By Zach Arnold | December 2, 2010
Will the outcome of Chael Sonnen’s hearing impact the way we view fighters and PEDs?
Follow Josh Gross, as he will in attendance today in Sacramento. (And feel free to add your own comments here to this post.) I’m still baffled by the fact that a fighter would allegedly take a testosterone shot a day before a fight and that the idea of TRT being allowed by an athletic commission even exists. If acceptance of TRT becomes a norm amongst major athletic commissions, they may as well do away with drug testing.
Whether the suspension gets reduced to six months or twelve months, the bottom line is that there is no deterrent whatsoever for Dana White to not book an immediate rematch between Anderson Silva and Chael Sonnen. The fan demand for a rematch continues to grow and people want to see if Sonnen’s first performance was a fluke or if it was real, regardless as to whether or not he was doping.

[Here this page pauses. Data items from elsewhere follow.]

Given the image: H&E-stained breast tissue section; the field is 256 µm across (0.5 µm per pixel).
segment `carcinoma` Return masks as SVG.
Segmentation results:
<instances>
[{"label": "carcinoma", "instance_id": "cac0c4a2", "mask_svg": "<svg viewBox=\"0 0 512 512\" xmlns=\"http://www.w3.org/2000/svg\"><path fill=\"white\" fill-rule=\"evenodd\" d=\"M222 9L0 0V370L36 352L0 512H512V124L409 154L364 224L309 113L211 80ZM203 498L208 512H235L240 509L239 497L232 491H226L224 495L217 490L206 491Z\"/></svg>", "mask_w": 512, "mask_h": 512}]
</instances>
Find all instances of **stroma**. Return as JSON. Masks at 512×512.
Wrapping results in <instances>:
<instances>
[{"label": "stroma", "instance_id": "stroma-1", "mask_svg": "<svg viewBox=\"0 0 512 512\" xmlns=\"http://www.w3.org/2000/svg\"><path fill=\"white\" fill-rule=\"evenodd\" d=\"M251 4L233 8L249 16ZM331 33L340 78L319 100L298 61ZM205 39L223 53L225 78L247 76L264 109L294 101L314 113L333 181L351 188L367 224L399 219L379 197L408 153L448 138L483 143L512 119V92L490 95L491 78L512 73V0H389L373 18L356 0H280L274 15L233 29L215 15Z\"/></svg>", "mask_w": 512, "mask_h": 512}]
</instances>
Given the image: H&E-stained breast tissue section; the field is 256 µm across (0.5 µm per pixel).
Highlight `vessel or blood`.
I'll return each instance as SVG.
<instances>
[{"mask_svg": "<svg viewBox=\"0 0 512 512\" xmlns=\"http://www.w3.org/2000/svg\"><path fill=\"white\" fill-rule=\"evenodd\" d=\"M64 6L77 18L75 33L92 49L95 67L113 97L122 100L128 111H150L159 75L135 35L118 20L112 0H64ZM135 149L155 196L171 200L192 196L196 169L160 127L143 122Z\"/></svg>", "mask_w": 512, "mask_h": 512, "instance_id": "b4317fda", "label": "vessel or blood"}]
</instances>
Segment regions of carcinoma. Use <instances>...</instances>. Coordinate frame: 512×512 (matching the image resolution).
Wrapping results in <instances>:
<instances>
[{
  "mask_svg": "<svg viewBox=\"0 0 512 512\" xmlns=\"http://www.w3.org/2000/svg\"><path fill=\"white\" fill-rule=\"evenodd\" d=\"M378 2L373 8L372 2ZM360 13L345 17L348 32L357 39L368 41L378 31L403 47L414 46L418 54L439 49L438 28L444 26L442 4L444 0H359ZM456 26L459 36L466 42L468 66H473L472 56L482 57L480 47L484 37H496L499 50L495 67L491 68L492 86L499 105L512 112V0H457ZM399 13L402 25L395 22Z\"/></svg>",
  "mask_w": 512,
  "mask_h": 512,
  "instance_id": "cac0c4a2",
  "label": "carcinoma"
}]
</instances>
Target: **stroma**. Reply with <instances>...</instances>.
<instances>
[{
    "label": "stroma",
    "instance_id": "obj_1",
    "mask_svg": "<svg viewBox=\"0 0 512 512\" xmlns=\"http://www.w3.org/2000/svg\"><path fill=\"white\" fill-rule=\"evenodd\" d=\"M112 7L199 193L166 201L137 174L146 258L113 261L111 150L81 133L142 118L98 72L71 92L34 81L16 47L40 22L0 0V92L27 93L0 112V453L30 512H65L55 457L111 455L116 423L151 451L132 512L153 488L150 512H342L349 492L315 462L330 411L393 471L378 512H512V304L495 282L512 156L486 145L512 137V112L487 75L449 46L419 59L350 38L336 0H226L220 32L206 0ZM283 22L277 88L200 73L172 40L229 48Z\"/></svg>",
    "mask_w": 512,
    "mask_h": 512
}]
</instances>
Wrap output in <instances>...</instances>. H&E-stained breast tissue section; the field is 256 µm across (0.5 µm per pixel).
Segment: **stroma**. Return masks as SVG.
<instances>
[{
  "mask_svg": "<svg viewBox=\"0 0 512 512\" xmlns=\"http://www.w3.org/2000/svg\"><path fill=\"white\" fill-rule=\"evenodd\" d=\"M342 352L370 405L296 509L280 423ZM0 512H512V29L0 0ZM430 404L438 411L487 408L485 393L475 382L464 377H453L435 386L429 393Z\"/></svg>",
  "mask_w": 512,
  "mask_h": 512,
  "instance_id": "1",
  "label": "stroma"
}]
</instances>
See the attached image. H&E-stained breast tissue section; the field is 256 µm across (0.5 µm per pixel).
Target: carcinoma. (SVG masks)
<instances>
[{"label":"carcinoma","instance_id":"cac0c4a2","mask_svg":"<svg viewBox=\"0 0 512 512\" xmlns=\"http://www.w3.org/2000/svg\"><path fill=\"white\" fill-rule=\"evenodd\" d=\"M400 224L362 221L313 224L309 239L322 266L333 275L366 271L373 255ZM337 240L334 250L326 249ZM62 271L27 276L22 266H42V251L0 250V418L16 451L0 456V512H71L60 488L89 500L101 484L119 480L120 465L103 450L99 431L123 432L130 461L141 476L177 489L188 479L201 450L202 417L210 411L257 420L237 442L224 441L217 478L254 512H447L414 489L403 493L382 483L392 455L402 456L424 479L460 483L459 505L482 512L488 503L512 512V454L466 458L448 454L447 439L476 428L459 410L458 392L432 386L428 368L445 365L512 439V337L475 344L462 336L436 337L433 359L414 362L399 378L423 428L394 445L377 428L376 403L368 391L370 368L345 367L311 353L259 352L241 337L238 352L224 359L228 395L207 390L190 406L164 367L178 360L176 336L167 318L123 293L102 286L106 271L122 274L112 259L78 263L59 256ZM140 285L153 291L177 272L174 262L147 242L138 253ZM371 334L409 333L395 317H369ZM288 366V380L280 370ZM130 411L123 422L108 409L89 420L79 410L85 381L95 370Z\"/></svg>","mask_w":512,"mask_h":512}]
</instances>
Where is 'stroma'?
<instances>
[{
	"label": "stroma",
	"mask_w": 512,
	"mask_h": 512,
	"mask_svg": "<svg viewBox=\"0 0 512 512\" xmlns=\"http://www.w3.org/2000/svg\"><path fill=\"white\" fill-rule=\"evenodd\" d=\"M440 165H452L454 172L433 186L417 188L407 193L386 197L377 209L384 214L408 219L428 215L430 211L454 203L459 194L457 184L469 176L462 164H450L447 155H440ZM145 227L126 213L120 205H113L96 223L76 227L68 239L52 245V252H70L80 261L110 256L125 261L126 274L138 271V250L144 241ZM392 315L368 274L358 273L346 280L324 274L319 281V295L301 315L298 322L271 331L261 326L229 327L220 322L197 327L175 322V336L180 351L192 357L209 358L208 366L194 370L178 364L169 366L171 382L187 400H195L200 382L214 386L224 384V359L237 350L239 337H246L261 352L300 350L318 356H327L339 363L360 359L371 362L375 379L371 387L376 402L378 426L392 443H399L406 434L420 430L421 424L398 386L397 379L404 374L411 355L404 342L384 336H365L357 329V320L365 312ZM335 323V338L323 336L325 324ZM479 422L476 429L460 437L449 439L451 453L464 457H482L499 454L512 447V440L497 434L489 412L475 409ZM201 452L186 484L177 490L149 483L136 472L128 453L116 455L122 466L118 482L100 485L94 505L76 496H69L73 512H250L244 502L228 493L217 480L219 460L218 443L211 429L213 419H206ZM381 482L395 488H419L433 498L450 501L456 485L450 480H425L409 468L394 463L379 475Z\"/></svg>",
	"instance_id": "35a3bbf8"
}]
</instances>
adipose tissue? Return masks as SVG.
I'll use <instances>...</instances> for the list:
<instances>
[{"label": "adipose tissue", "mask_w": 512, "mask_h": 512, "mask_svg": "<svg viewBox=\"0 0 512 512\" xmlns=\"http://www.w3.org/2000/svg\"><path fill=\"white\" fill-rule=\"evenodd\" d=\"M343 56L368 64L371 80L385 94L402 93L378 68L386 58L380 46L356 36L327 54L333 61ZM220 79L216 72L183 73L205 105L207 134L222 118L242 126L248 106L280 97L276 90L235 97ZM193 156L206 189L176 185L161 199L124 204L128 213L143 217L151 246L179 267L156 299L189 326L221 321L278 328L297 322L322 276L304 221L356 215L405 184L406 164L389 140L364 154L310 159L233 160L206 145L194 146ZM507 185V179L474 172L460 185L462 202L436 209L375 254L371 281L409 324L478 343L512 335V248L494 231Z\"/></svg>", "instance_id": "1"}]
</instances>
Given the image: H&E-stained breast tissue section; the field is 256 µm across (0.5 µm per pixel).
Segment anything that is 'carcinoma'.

The collapse of K-1 will end up being the year’s biggest story
I get it. If you took 100 fans and asked them what’s more important, the Chael Sonnen hearing or K-1’s collapse, 99 would pick the Sonnen hearing. Talking and reading about K-1’s impending collapse at this point for most people is like watching paint dry. And yet, this story will deeply impact the business not only in Japan but around the world.
The door will be slammed for anyone to get back onto network television in Japan. There may be occasional one-off specials on a minor network like TV Tokyo, but that’s about it. MMA will not be major league for a long time to come. The most lucrative kickboxing promotion will also shut down. This means a lot of fighters and a lot of agents are going to be out of work. None of this is good for the business. It may be a win short-term for Scott Coker (since it will pressure guys like Overeem to focus only on Strikeforce), but part of the allure of some of the fighters under the Strikeforce banner was the ability to fight for K-1/DREAM. With the Japanese option likely off the table, expect more disgruntled fighters under the Strikeforce banner.
TUF 12 was a wretched season to watch.
Consistently brutal television in terms of the quality of MMA fights. We’ve discussed the point over and over again that the show is nothing more than a vehicle to promote a fight at the end of the series between two coaches, but it would be nice if the show made finding real prospects a top priority instead of a television executive deciding who has the best ‘TV look’ or who will get drunk on camera. There have been some mediocre seasons of The Ultimate Fighter, but this season takes the cake in totality for worst overall fight quality. UFC should be embarrassed that they aired these fights on television.
The audiences that watch the TUF 12 finale and Strikeforce St. Louis events are different audiences
Amongst all the talk about whether or not UFC will hurt Strikeforce head-to-head, my gut feeling says that the people who watch Strikeforce are inclined to do so in the first place no matter what. Whether it’s because they view it as a protest vote against watching the UFC product or if it’s due to in part to Strikeforce having a different demographic make-up for audience (older fans), I largely do not see the two audiences for Saturday’s events crossing over with each other.
As far as fight quality is concerned, the TUF 12 finale main card will likely produce better results than the Strikeforce show. There’s zero momentum for Strikeforce and the focus seems preoccupied on their upcoming 1/29 San Jose event and 2011 being “the year of the Heavyweights.” Wasn’t 2010 supposed to be the year of the Heavyweights for Strikeforce?